Bacteria are also responsible for causing several rare diseases around the world. Two such diseases are leprosy and the bubonic plague. Leprosy, also known as Hanson’s disease, is caused by the bacterium mycobacterium lepraa and has been known to be around for thousands of years. The bacteria cause lesions and sores on the skin as well as cause sensation loss which could lead to permanent nerve damage. About 250,000 new cases of leprosy are diagnosed each year worldwide with only 100 to 200 cases in the United States and other developed countries. Leprosy is treatable but not every area in the world has access to the antibiotics required to get rid of it.

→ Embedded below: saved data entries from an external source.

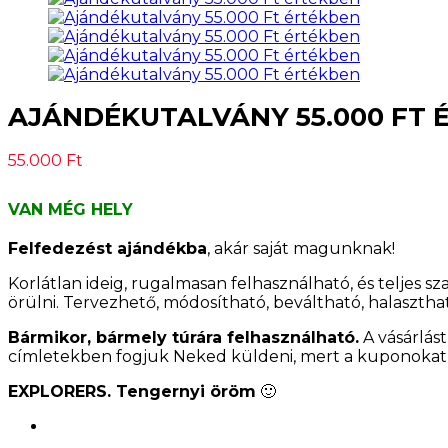
AJÁNDÉKUTALVÁNY 55.000 FT 
55.000
Ft
VAN MÉG HELY
Felfedezést ajándékba
, akár saját magunknak!
Korlátlan ideig, rugalmasan felhasználható, és teljes 
örülni. Tervezhető, módosítható, beváltható, halaszthat
Bármikor, bármely túrára felhasználható.
A vásárlás
címletekben fogjuk Neked küldeni, mert a kuponokat 
EXPLORERS. Tengernyi öröm
🙂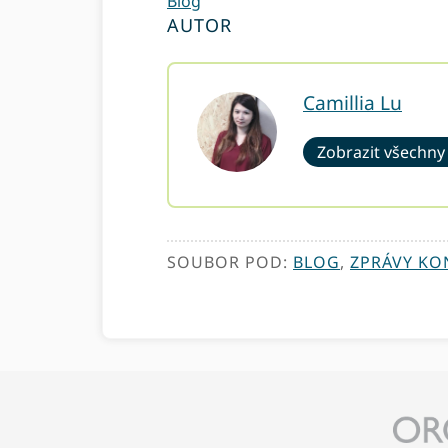
Blog
AUTOR
Camillia Lu
Zobrazit všechny
SOUBOR POD:
BLOG
,
ZPRÁVY KO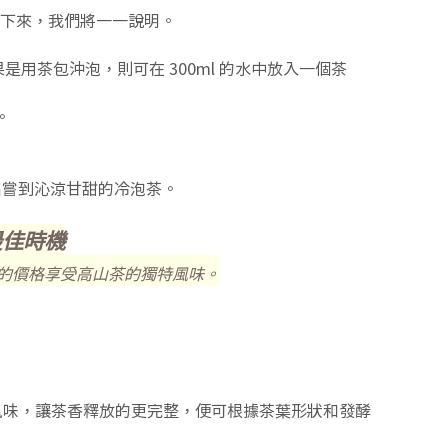
下來，我們將一一說明。
如果是用茶包沖泡，則可在 300ml 的水中放入一個茶
。
品嘗到沁涼甘甜的冷泡茶。
最佳時機
的價格享受高山茶的獨特風味。
的風味，讓茶香釋放的更完整，便可根據茶葉形狀和發酵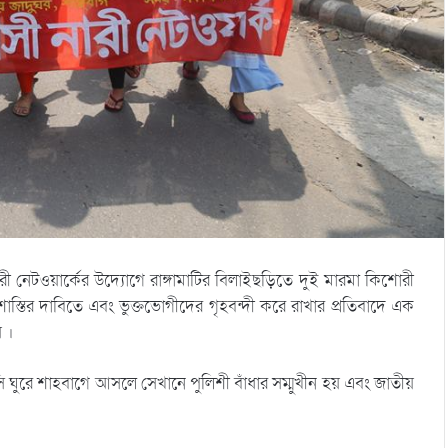
ী নেটওয়ার্কের উদ্যোগে রাঙ্গামাটির বিলাইছড়িতে দুই মারমা কিশোরী
ক শাস্তির দাবিতে এবং ভুক্তভোগীদের গৃহবন্দী করে রাখার প্রতিবাদে এক
 ।
ি ঘুরে শাহবাগে আসলে সেখানে পুলিশী বাঁধার সম্মুখীন হয় এবং জাতীয়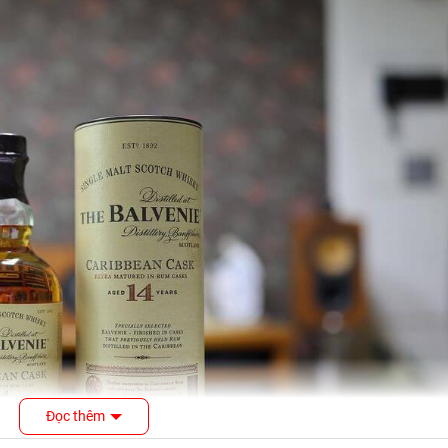
Đọc thêm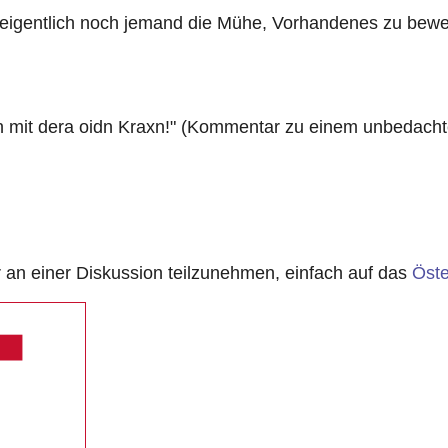
eigentlich noch jemand die Mühe, Vorhandenes zu bewert
n mit dera oidn Kraxn!" (Kommentar zu einem unbedach
n einer Diskussion teilzunehmen, einfach auf das
Öste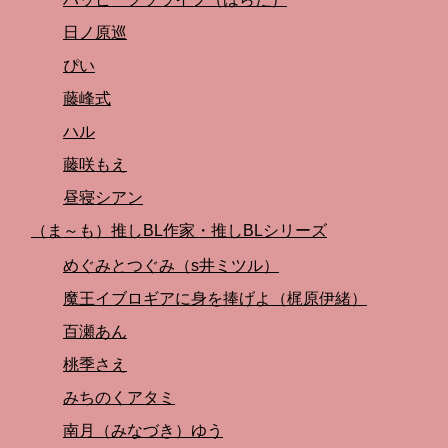
日ノ原巡
ぴい
藤峰式
ハル
藤咲もえ
昼寝シアン
（ま～も）推しBL作家・推しBLシリーズ
めぐみとつぐみ（s井ミツル）
魔王イブロギアに身を捧げよ（梶原伊緒）
百瀬あん
桃季さえ
みちのくアタミ
南月（みなづき）ゆう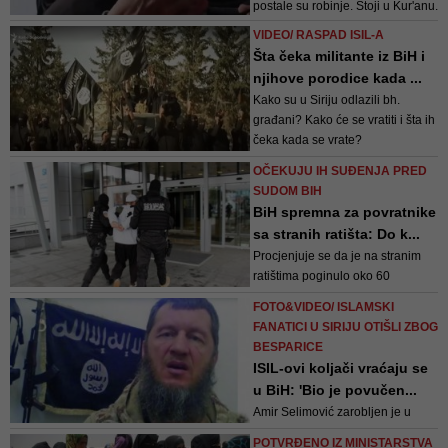
postale su robinje. Stoji u Kur'anu.
Ćufurović
One su imovina pa ih prema
VIDEO/ RASPAD ISIL-A
islamu možete koristiti, rekla je
Šta čeka militante iz BiH i
žena obučena u crni nikab i s
njihove porodice kada ...
naočalama na očima. Vjeruje se
Kako su u Siriju odlazili bh.
da žena nije ni Iračanka ni Sirijka
građani? Kako će se vratiti i šta ih
te da je izjave dala u izbjeg...
čeka kada se vrate?
OČEKUJU IH SUĐENJA PRED
SUDOM BIH
BiH spremna za povratnike
sa stranih ratišta: Do k...
Procjenjuje se da je na stranim
ratištima poginulo oko 60
državljana BiH, dok ih se oko 50
FOTO&VIDEO/ ISLAMSKI
vratilo u ovu zemlju
FANATICI U SIRIJU OTIŠLI ZBOG
BESPARICE
ISIL-ovi koljači vraćaju se
u BiH: 'Bio je povučen...
Amir Selimović zarobljen je u
oblasti grada Boguz i mogao bi se
POTVRĐENO IZ MINISTARSTVA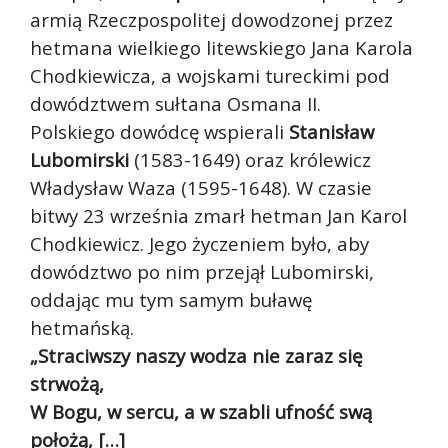
armią Rzeczpospolitej dowodzonej przez
hetmana wielkiego litewskiego Jana Karola
Chodkiewicza, a wojskami tureckimi pod
dowództwem sułtana Osmana II.
Polskiego dowódcę wspierali
Stanisław
Lubomirski
(1583-1649) oraz królewicz
Władysław Waza (1595-1648). W czasie
bitwy 23 września zmarł hetman Jan Karol
Chodkiewicz. Jego życzeniem było, aby
dowództwo po nim przejął Lubomirski,
oddając mu tym samym buławę
hetmańską.
„Straciwszy naszy wodza nie zaraz się
strwożą,
W Bogu, w sercu, a w szabli ufność swą
położą, […]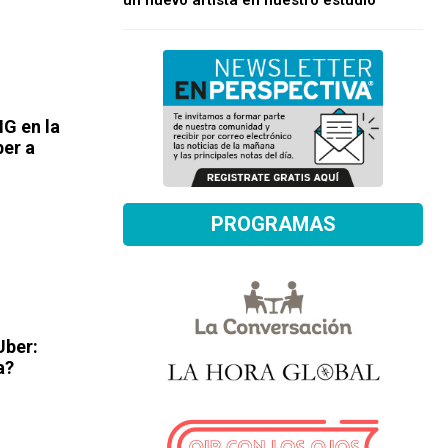
un nuevo artista en nuestro estudio
NG en la
ber a
PROGRAMAS
Uber:
a?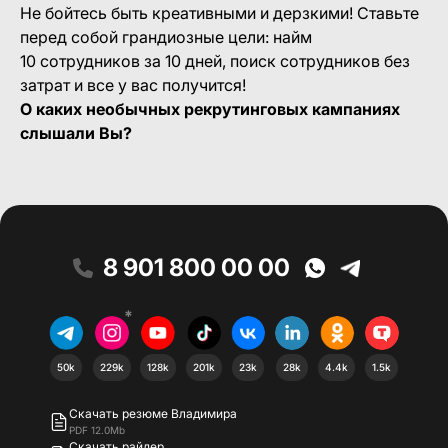
Не бойтесь быть креативными и дерзкими! Ставьте
перед собой грандиозные цели: найм
10 сотрудников за 10 дней, поиск сотрудников без
затрат и все у вас получится!
О каких необычных рекрутинговых кампаниях
слышали Вы?
8 901 800 00 00
*
50k
229k
128k
201k
23k
28k
4.4k
1.5k
Скачать резюме Владимира
PDF 12.0Mb
Скачать райдер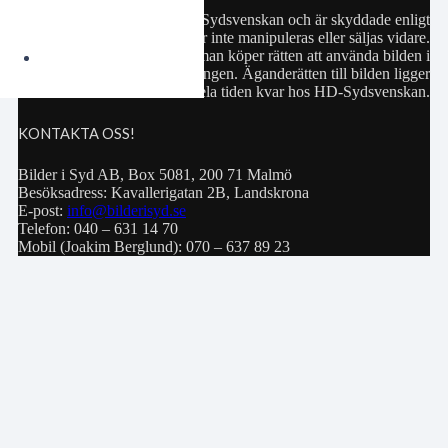
Samtliga bilder hör till HD-Sydsvenskan och är skyddade enligt
upphovsrättslagen. De får inte manipuleras eller säljas vidare.
Köp av bild innebär att man köper rätten att använda bilden i
privat bruk eller för publiceringen. Äganderätten till bilden ligger
hela tiden kvar hos HD-Sydsvenskan.
KONTAKTA OSS!
Bilder i Syd AB, Box 5081, 200 71 Malmö
Besöksadress: Kavallerigatan 2B, Landskrona
E-post:
info@bilderisyd.se
Telefon: 040 – 631 14 70
Mobil (Joakim Berglund): 070 – 637 89 23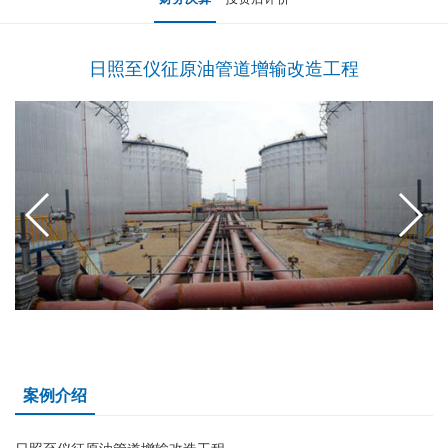
日照至仪征原油管道增输改造工程
案例介绍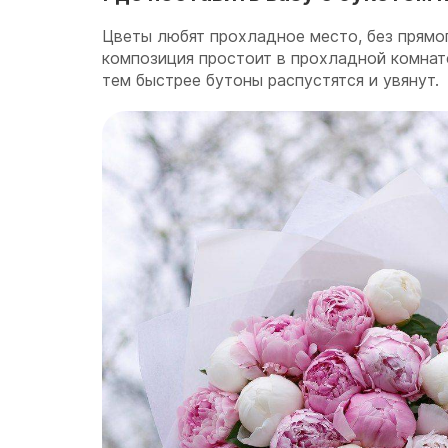
Цветы любят прохладное место, без прямо
композиция простоит в прохладной комнат
тем быстрее бутоны распустятся и увянут.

The bubonic plague, also known as the Black Death, has caused several epidemics that have been recorded as early as the 1300s. The bacterium responsible is Yersinia pestis, sometimes shortened to Y-pestis, and it typically infects small rodents or mammal and can be transferred to humans by fleas or through handling an infected animal. The plague can then be spread to other people by direct person-to-person contact or through water droplets in coughs. Responsible for killing millions over the course of several epidemics, the bubonic plague still remains in existence today in isolated areas all over the world but early treatment can increase the chances of surviving this rare disease.

Laboratory diseases

Though considered eradicated, some diseases that were once epidemics still exist today and can be considered rare diseases. A select number of laboratories in the world do keep samples of many diseases for study and one example would be small pox. The variola virus, which causes small pox, is very contagious and was often fatal to those that were infected. It has been around for thousands of years and was spread by face-to-face contact for prolonged periods as well as direct contact with fluids from an infected person or contaminated objects. Though eradicated worldwide as an epidemic in 1977, there have been several accidental exposures of the virus to unfortunate researchers that have occurred since the. A vaccine was once given out but after the eradication, routine vaccinations for small pox were stopped.

Fields’ condition

Quite possibly the rarest of all known diseases in the world is Fields’ condition. This disease was only recently discovered in two twins from the United Kingdom. Since it has never been seen before and only two patients have been diagnosed with it, it has basically affected two people out of all the world’s population. Fields’ condition is characterized by continued muscular degeneration but other symptoms could develop over time.